(MATERIAL PROVIDED begins)

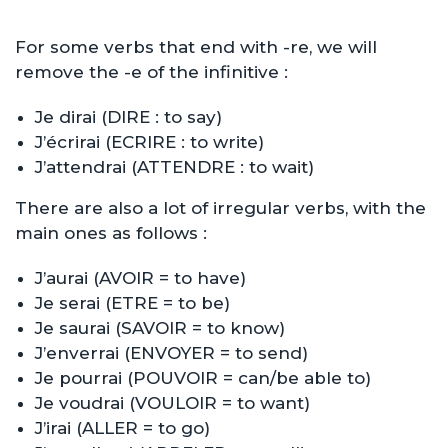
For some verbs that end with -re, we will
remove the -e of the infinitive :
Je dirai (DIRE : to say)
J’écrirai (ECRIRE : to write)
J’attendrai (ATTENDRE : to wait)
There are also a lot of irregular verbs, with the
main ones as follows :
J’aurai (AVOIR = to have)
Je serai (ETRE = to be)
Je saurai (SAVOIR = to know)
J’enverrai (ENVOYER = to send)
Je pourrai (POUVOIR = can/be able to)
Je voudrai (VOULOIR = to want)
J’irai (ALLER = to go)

(MATERIAL PROVIDED ends)
(MATERIAL PROVIDED begins)

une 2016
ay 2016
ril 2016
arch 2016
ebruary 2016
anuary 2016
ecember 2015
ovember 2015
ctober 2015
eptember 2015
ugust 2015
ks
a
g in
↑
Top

(MATERIAL PROVIDED ends)

### TASK DETAILS
Show all lines from the entries that hold "with".

### ANSWER TO THE EXERCISE
For some verbs that end with -re, we will
There are also a lot of irregular verbs, with the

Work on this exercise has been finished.